The basic steps are described as following:
-
Define the PodiumApp parameters. Basically, you need to put in the host name and port where podium is installed. Change the app user name, password and etc. PodiumApp = dict( hostname="", port="8080", app="podium", appuser="", apppasswd="!", database="podium_md", dbuser="postgres", dbpasswd="pwd" )
-
Start REST Session and login to Podium App by using 'startRestSession(PodiumApp)'
-
Get S3 bucket handler by using ‘getS3Bucket'
-
Get the single entity ID for Adobe Audience Manager by using 'getEntityId'. Currently, one has to provide the entity source ID in order to get the entity id or a list of entity IDs.
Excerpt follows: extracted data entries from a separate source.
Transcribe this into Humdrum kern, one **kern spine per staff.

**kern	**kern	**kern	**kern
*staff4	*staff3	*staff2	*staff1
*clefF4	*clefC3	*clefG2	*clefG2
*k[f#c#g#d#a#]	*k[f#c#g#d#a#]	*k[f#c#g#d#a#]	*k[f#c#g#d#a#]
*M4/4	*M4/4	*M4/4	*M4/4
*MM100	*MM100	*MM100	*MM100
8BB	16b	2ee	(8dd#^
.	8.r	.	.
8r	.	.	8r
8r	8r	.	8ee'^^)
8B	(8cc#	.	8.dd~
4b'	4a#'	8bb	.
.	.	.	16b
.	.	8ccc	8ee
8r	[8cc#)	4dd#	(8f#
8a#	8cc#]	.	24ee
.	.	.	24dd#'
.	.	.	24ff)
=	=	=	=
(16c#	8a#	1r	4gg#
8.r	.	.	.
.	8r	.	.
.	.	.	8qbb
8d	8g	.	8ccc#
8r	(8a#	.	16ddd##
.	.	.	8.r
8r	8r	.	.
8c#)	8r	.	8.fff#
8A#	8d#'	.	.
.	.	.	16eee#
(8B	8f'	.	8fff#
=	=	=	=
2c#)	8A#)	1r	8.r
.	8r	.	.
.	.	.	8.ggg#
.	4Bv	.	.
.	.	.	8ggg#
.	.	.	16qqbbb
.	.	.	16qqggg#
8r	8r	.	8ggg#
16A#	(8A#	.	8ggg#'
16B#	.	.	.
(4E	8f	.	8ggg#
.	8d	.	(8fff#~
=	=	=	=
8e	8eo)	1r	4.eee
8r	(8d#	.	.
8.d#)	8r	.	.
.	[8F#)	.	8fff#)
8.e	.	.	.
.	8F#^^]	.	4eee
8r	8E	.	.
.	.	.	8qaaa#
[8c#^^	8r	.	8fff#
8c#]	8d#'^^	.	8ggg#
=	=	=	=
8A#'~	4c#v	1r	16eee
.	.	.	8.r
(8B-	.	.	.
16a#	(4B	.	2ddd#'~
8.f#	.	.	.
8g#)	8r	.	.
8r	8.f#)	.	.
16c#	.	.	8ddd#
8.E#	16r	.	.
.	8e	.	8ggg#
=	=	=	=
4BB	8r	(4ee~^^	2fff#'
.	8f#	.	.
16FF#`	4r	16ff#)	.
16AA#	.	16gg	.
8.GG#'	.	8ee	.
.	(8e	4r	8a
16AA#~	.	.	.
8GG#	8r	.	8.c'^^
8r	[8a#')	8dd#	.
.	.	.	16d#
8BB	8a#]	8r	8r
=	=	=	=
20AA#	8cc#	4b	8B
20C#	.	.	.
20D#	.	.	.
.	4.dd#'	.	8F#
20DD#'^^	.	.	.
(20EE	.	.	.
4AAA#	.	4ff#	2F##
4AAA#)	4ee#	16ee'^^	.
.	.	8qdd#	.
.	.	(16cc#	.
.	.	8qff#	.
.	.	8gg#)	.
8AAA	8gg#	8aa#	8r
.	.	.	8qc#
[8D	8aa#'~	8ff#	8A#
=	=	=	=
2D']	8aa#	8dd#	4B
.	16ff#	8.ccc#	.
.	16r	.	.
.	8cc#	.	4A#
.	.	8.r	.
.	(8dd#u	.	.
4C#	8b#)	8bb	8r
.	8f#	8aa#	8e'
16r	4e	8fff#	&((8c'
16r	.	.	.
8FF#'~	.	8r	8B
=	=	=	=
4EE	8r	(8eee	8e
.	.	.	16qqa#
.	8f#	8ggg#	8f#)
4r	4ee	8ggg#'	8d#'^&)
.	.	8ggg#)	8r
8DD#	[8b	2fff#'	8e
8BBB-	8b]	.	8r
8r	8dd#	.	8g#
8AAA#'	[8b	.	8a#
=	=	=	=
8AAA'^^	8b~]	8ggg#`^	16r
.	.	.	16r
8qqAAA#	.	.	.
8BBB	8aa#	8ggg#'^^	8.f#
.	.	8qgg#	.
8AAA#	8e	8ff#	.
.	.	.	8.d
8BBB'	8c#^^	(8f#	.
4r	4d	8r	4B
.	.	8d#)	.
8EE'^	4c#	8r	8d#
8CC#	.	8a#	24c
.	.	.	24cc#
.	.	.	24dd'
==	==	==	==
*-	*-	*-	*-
Getting entity source ID cannot be automated because there is no such Podium APIs that support it. Simple Postgres SQL can be used to obtain entity source id. For example, the follwoing SQL command will return every details about the entity:
select *
from podium_core.pd_entity pe
join podium_core.pd_source ps
on ps.nid = pe.source_nid
where pe.sname = 'Adobe_Audience_Manager'
and pe.entity_type = 'EXTERNAL';
-
Get the multiple entity ID list for Adobe Audience Prep by using 'getEntityList'
-
Since S3 does not provide an ‘event’ mechanism, we need to polling the list of S3 bucket to see if there is new data with the latest hour time stamp comes in. This is a continuous polling mechanism and the frequency of the polling delay should be set.
-
If new data comes in, then we should update the src.file.glob property for the entity and load the new data. Use ‘updateEntityProp’ to update the property and use ‘updateEntity’ to load new data in the entity.
-
Since data loading to entity takes a couple of minutes depending on the data size, we need to wait the data loading finished then proceed to the next step. Use ‘checkLoadFinishedForEntity’ to check the loading progress.
-
Run the HIVE scripts within python context by using
os.system(‘hive -f hiveScriptName.sql')
-
Load data for Adobe Audience Prep by using ‘updateEntityList’ since Adobe Audience Prep has a list of entities.
-
Again, wait the data loading until it’s finished.
-
This will conclude a whole cycle of AAM data preprocessing. Wait for the polling delay and enter the next checking cycle.